We’ve partnered with the Simbios National Biomedical Computing Center to provide data for download. If you’re curious, check out our first data set project page
We’ll be releasing more data as time goes on. Our hope is that by making the raw data openly available, this will greatly supplement the published results.
Full open sourcing of the client
We have not outsourced the client for several reasons, relating to client reliability and other issues. However, we’ve come up with a compromise — we have been developing a plug in architecture to allow people to write open source code that we can plug into our client. Visit the Folding Support Forum to discuss, ask questions, and show off your work.

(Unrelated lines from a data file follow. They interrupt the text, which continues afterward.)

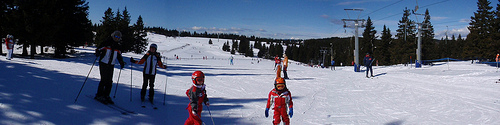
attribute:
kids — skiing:
[183, 66, 297, 124]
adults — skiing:
[96, 29, 166, 103]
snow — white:
[0, 31, 498, 124]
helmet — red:
[192, 68, 205, 84]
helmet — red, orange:
[274, 77, 289, 86]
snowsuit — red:
[182, 86, 209, 124]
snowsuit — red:
[269, 90, 293, 124]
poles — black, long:
[128, 56, 171, 110]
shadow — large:
[1, 63, 302, 124]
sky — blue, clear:
[81, 1, 499, 40]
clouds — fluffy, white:
[329, 17, 474, 39]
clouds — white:
[188, 24, 312, 40]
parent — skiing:
[95, 30, 124, 106]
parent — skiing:
[134, 38, 170, 101]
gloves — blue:
[262, 107, 296, 117]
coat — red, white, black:
[139, 51, 165, 73]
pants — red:
[270, 105, 290, 124]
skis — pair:
[87, 91, 138, 118]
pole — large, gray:
[413, 25, 424, 66]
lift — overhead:
[231, 0, 498, 34]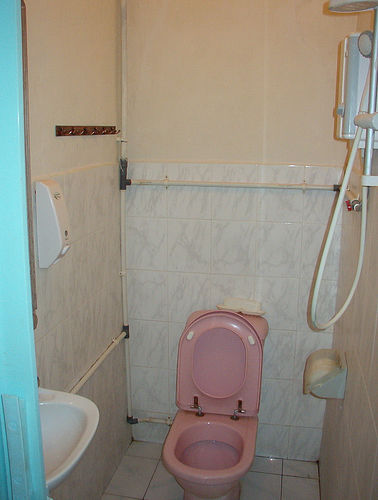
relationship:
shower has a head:
[305, 0, 378, 342] [355, 32, 375, 58]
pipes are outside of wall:
[64, 0, 352, 396] [21, 0, 377, 499]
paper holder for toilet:
[301, 349, 346, 401] [162, 311, 271, 499]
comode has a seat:
[162, 311, 271, 499] [176, 309, 262, 419]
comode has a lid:
[162, 311, 271, 499] [176, 309, 262, 419]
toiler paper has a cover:
[300, 348, 340, 395] [301, 349, 346, 401]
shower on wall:
[305, 0, 378, 342] [21, 0, 377, 499]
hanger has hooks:
[55, 125, 121, 137] [57, 127, 119, 135]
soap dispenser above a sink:
[35, 182, 73, 269] [38, 385, 104, 493]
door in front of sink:
[2, 0, 47, 500] [38, 385, 104, 493]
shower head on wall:
[355, 32, 375, 58] [21, 0, 377, 499]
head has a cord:
[355, 32, 375, 58] [305, 0, 378, 342]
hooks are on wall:
[57, 127, 119, 135] [21, 0, 377, 499]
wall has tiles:
[21, 0, 377, 499] [28, 160, 377, 499]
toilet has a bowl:
[162, 311, 271, 499] [159, 414, 258, 480]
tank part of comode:
[181, 311, 271, 347] [162, 311, 271, 499]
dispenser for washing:
[35, 182, 73, 269] [38, 385, 104, 493]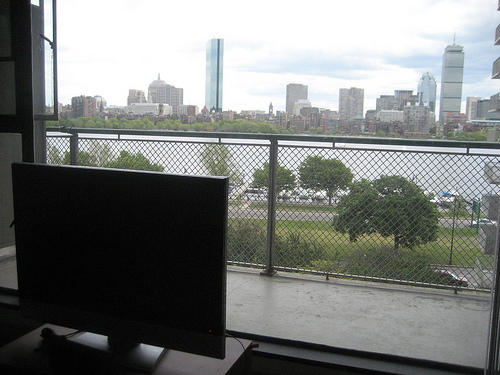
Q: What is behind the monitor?
A: A fence.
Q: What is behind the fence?
A: Grassy field.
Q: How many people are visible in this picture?
A: Zero.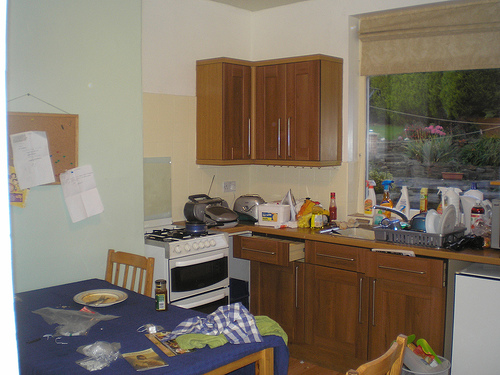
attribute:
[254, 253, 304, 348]
cupboard — wooden 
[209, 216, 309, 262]
cupboard — wooden 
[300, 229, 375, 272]
cupboard — wooden 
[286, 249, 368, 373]
cupboard — wooden 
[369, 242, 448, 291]
cupboard — wooden 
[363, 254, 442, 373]
cupboard — wooden 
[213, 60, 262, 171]
cupboard — wooden 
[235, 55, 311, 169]
cupboard — wooden 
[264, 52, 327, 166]
cupboard — wooden 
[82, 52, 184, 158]
walls — bare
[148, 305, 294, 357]
cloths — dish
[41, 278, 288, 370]
table — one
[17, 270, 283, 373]
table — one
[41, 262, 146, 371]
dishes — dirty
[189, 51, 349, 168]
cabinet — brown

Isn’t Gromacs a GPL’d code? Where’s the source for your mods?
Folding@home has been granted a non-commercial, non-GPL license for Gromacs, so we are not required to release our source. We have analogous license for the other core codes. The copyright owners of any GPL code (in this case the owners are the Gromacs development team) can distribute the same piece of software with difference licenses in parallel. See the GPL FAQ for more info on this. However, we will release our patches back to the Gromacs tree (and have discussed this extensively with the Gromacs team).
We are also working to release our GPU code and other aspects of FAH mods in a new open library called OpenMM. You can learn more about that here: https://simtk.org/home/openmm .
It is important to note that we do release the scientific modifications back to the open source community, but do not release information which would enable donors to cheat on points, which some donors have done ruining the experience for many others.